REQUIREMENT
Duplicate the items from the line with "Group B (High Close)" to the line with "True or false: team2_id", keeping both of those lines.

RECORDED DATA
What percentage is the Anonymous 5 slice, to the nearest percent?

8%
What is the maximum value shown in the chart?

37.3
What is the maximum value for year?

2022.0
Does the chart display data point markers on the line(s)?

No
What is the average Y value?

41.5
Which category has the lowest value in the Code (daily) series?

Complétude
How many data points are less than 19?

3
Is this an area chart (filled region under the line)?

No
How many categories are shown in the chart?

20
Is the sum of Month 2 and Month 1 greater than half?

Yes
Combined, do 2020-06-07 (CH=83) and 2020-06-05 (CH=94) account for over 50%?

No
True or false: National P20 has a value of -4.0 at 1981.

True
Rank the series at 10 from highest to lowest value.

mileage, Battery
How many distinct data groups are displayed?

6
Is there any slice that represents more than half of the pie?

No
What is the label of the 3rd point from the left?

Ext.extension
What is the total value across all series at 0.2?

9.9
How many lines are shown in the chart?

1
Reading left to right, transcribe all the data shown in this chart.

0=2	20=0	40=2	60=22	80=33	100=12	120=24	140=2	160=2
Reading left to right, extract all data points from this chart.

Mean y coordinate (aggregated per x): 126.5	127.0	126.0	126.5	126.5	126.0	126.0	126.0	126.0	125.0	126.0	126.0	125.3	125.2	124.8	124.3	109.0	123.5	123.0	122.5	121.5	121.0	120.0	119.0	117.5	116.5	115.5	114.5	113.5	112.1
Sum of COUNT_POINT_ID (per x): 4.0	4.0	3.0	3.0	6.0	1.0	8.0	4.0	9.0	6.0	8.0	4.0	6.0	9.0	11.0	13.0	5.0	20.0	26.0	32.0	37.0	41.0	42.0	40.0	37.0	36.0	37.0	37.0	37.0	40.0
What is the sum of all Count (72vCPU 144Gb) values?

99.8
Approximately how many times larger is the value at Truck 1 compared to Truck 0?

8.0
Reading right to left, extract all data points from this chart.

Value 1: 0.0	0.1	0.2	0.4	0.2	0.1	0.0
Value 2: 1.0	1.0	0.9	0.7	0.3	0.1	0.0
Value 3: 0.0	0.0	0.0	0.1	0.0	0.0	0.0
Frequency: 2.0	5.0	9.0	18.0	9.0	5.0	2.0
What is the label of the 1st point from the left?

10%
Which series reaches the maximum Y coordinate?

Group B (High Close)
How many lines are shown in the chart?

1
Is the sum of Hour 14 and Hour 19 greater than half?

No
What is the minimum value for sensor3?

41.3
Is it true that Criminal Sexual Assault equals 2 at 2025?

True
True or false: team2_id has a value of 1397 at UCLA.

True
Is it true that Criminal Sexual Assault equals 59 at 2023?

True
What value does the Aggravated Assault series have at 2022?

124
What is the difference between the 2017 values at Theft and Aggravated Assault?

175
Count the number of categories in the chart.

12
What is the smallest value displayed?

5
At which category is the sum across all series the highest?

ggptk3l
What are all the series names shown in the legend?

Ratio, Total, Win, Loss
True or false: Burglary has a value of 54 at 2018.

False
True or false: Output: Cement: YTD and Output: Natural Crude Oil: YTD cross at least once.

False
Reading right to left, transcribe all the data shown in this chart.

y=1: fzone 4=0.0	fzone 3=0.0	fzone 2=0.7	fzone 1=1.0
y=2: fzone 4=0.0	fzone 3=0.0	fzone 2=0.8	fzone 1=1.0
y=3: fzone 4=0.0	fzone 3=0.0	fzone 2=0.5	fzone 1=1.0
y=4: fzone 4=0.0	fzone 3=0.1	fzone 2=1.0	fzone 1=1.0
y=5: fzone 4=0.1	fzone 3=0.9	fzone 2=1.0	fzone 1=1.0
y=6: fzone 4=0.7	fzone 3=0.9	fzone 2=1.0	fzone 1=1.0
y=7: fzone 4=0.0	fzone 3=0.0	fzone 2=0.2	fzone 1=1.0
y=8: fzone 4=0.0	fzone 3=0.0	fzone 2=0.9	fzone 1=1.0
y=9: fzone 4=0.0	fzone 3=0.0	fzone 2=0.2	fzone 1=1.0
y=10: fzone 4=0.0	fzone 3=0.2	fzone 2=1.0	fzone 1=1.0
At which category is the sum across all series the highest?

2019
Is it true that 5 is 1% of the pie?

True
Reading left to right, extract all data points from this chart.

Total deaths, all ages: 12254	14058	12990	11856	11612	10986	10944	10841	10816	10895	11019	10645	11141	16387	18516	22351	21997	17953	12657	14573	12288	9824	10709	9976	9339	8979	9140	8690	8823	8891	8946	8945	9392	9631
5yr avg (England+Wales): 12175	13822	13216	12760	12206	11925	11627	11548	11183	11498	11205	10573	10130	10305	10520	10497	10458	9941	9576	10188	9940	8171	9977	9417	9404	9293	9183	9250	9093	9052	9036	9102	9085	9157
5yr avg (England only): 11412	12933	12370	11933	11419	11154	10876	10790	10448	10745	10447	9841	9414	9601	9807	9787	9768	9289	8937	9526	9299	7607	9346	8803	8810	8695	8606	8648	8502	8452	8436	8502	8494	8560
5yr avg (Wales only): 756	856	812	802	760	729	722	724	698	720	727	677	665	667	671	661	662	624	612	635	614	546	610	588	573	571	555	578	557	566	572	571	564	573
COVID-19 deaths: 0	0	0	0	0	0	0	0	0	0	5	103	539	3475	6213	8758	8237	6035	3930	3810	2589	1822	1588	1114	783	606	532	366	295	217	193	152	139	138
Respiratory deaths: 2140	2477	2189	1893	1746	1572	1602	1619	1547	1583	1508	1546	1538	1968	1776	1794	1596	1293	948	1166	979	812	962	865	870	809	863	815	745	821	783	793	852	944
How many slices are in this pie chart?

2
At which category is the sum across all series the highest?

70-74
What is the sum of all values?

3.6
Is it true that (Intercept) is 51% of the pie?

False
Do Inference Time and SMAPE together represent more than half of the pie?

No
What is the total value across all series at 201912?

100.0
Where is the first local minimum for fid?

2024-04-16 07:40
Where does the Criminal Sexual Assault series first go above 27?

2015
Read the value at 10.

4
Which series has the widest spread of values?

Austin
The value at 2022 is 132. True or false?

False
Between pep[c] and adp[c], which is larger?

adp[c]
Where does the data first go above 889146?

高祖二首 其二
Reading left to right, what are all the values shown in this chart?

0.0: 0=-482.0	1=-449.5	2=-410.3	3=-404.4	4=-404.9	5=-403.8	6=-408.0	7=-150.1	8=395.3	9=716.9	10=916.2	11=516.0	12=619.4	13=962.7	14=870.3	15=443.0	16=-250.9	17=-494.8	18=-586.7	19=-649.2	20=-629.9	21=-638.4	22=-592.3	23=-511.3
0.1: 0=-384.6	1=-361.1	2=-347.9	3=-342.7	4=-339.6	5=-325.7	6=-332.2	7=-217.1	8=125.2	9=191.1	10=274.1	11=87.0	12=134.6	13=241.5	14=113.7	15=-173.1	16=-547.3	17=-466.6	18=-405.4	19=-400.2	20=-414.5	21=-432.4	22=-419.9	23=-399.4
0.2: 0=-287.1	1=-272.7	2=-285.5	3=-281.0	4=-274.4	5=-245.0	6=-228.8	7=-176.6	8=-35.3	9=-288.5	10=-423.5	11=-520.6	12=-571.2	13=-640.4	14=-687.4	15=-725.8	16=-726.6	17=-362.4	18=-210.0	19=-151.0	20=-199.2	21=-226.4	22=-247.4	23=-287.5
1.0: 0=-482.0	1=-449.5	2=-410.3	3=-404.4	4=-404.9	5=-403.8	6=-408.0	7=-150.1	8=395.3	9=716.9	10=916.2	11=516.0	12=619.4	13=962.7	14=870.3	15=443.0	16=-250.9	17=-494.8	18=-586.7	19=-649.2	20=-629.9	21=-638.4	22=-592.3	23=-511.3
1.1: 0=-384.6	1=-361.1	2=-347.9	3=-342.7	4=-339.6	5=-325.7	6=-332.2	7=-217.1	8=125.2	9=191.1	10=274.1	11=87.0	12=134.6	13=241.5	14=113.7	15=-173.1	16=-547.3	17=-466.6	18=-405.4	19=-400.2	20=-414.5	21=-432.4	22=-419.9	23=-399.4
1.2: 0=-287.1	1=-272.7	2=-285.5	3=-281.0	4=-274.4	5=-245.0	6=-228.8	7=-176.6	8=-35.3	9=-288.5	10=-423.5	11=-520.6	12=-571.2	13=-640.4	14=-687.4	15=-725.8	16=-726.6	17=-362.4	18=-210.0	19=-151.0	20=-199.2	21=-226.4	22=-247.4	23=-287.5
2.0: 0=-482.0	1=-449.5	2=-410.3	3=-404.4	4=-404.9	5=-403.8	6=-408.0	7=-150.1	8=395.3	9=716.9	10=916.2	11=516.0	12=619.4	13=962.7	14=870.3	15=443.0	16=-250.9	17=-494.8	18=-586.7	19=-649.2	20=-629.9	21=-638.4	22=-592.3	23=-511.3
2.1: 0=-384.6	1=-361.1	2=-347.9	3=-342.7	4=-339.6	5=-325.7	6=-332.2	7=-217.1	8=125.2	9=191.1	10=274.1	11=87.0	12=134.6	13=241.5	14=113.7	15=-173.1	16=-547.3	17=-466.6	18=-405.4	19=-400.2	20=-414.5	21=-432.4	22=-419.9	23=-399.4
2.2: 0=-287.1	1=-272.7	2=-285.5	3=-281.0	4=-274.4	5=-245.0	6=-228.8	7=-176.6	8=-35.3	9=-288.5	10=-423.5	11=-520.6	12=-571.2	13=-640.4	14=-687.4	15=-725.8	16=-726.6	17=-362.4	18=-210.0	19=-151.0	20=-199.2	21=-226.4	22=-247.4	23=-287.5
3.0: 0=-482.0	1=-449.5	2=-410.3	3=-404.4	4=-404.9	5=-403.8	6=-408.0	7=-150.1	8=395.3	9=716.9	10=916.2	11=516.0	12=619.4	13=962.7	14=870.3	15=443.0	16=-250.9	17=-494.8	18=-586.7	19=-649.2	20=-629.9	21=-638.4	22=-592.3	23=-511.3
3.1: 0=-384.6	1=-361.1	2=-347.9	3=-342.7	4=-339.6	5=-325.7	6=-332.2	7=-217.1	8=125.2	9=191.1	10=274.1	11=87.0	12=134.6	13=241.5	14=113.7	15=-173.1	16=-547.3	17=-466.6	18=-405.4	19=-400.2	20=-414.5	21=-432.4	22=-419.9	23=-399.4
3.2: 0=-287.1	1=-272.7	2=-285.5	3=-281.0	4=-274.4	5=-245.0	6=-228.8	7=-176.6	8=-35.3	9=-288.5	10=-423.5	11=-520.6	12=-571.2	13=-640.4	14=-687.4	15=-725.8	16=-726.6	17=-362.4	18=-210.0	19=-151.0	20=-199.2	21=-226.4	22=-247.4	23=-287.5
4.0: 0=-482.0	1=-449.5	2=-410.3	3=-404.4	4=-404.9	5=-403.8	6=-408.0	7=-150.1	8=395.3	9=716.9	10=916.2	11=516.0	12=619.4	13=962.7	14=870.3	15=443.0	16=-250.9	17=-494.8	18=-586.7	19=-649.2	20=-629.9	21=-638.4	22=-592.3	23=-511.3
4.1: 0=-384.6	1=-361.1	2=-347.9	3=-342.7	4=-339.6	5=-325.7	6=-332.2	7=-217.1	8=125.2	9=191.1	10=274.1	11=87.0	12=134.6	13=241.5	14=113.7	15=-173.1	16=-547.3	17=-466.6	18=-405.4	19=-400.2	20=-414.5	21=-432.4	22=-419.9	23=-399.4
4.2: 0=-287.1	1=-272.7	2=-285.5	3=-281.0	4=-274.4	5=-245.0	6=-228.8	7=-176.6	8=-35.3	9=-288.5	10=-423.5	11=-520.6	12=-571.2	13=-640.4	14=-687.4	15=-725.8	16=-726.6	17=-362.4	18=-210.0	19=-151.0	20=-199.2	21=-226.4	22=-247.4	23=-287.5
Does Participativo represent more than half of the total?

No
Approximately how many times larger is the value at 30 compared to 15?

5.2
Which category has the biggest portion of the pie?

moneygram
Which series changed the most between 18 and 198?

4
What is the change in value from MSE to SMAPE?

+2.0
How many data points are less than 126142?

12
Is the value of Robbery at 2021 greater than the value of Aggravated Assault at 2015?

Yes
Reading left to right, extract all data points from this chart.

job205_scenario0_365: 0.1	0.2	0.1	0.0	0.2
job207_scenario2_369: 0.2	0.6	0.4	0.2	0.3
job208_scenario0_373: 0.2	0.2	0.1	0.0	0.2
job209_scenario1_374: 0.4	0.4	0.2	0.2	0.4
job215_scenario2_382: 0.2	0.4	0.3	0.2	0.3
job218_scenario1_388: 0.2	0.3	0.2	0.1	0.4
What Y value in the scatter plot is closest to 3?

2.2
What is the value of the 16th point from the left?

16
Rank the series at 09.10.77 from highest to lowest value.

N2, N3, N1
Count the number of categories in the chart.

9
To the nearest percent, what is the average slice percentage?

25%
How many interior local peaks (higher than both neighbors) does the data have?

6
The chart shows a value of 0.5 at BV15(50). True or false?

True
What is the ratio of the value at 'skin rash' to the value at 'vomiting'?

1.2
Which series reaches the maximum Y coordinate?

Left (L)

ANSWER
Group B (High Close)
How many lines are shown in the chart?

1
Is the sum of Hour 14 and Hour 19 greater than half?

No
What is the minimum value for sensor3?

41.3
Is it true that Criminal Sexual Assault equals 2 at 2025?

True
True or false: team2_id has a value of 1397 at UCLA.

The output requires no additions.